RECORDS FOR THIS TASK Block Start
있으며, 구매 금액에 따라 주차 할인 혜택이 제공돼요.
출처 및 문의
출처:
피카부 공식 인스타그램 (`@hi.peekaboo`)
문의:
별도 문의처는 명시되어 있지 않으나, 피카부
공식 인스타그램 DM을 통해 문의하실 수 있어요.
RECORDS FOR THIS TASK Block End
■ **WHAT TO DO**
Reproduce every row above word for word, with nothing changed.

■ **RESULT BELOW**
있으며, 구매 금액에 따라 주차 할인 혜택이 제공돼요.
출처 및 문의
출처:
피카부 공식 인스타그램 (`@hi.peekaboo`)
문의:
별도 문의처는 명시되어 있지 않으나, 피카부
공식 인스타그램 DM을 통해 문의하실 수 있어요.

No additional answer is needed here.